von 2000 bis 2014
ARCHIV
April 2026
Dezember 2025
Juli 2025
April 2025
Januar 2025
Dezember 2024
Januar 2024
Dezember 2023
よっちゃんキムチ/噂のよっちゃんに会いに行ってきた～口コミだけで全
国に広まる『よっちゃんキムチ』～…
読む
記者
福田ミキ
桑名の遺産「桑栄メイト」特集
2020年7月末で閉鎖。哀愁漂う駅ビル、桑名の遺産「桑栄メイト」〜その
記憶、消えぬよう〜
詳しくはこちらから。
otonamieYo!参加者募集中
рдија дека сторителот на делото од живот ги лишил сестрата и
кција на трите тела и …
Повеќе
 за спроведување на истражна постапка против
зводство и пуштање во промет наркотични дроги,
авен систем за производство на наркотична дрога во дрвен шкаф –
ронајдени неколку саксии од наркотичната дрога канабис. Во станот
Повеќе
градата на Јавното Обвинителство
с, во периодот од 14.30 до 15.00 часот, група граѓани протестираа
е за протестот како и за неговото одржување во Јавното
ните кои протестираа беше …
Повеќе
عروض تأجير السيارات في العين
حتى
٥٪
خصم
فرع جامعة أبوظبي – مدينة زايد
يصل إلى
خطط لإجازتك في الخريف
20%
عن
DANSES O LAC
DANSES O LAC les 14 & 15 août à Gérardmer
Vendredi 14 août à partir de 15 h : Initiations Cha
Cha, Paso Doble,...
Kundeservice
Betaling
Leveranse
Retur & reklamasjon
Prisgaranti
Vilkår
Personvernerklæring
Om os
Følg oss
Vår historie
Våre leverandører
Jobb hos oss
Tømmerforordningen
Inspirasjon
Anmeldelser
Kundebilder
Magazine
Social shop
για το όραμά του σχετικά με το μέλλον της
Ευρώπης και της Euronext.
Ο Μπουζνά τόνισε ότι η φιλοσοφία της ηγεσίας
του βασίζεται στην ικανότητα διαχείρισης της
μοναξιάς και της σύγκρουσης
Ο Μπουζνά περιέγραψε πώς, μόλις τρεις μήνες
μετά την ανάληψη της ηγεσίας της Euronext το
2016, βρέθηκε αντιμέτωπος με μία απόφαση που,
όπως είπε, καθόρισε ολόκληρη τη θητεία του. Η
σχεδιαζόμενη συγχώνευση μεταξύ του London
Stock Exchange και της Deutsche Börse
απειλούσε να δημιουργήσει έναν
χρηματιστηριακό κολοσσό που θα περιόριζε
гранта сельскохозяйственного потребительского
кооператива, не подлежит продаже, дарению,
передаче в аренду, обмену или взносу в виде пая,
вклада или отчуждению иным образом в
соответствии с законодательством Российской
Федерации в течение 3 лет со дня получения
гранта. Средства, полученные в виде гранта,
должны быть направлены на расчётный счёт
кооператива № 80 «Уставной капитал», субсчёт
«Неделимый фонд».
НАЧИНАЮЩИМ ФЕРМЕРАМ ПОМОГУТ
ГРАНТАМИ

------------------------------

#### [Task instructions]
Reproduce every line of the material above word for word, keeping each line break, spelling and mark as given.

#### [Solution to this problem]
von 2000 bis 2014
ARCHIV
April 2026
Dezember 2025
Juli 2025
April 2025
Januar 2025
Dezember 2024
Januar 2024
Dezember 2023
よっちゃんキムチ/噂のよっちゃんに会いに行ってきた～口コミだけで全
国に広まる『よっちゃんキムチ』～…
読む
記者
福田ミキ
桑名の遺産「桑栄メイト」特集
2020年7月末で閉鎖。哀愁漂う駅ビル、桑名の遺産「桑栄メイト」〜その
記憶、消えぬよう〜
詳しくはこちらから。
otonamieYo!参加者募集中
рдија дека сторителот на делото од живот ги лишил сестрата и
кција на трите тела и …
Повеќе
 за спроведување на истражна постапка против
зводство и пуштање во промет наркотични дроги,
авен систем за производство на наркотична дрога во дрвен шкаф –
ронајдени неколку саксии од наркотичната дрога канабис. Во станот
Повеќе
градата на Јавното Обвинителство
с, во периодот од 14.30 до 15.00 часот, група граѓани протестираа
е за протестот како и за неговото одржување во Јавното
ните кои протестираа беше …
Повеќе
عروض تأجير السيارات في العين
حتى
٥٪
خصم
فرع جامعة أبوظبي – مدينة زايد
يصل إلى
خطط لإجازتك في الخريف
20%
عن
DANSES O LAC
DANSES O LAC les 14 & 15 août à Gérardmer
Vendredi 14 août à partir de 15 h : Initiations Cha
Cha, Paso Doble,...
Kundeservice
Betaling
Leveranse
Retur & reklamasjon
Prisgaranti
Vilkår
Personvernerklæring
Om os
Følg oss
Vår historie
Våre leverandører
Jobb hos oss
Tømmerforordningen
Inspirasjon
Anmeldelser
Kundebilder
Magazine
Social shop
για το όραμά του σχετικά με το μέλλον της
Ευρώπης και της Euronext.
Ο Μπουζνά τόνισε ότι η φιλοσοφία της ηγεσίας
του βασίζεται στην ικανότητα διαχείρισης της
μοναξιάς και της σύγκρουσης
Ο Μπουζνά περιέγραψε πώς, μόλις τρεις μήνες
μετά την ανάληψη της ηγεσίας της Euronext το
2016, βρέθηκε αντιμέτωπος με μία απόφαση που,
όπως είπε, καθόρισε ολόκληρη τη θητεία του. Η
σχεδιαζόμενη συγχώνευση μεταξύ του London
Stock Exchange και της Deutsche Börse
απειλούσε να δημιουργήσει έναν
χρηματιστηριακό κολοσσό που θα περιόριζε
гранта сельскохозяйственного потребительского
кооператива, не подлежит продаже, дарению,
передаче в аренду, обмену или взносу в виде пая,
вклада или отчуждению иным образом в
соответствии с законодательством Российской
Федерации в течение 3 лет со дня получения
гранта. Средства, полученные в виде гранта,
должны быть направлены на расчётный счёт
кооператива № 80 «Уставной капитал», субсчёт
«Неделимый фонд».
НАЧИНАЮЩИМ ФЕРМЕРАМ ПОМОГУТ
ГРАНТАМИ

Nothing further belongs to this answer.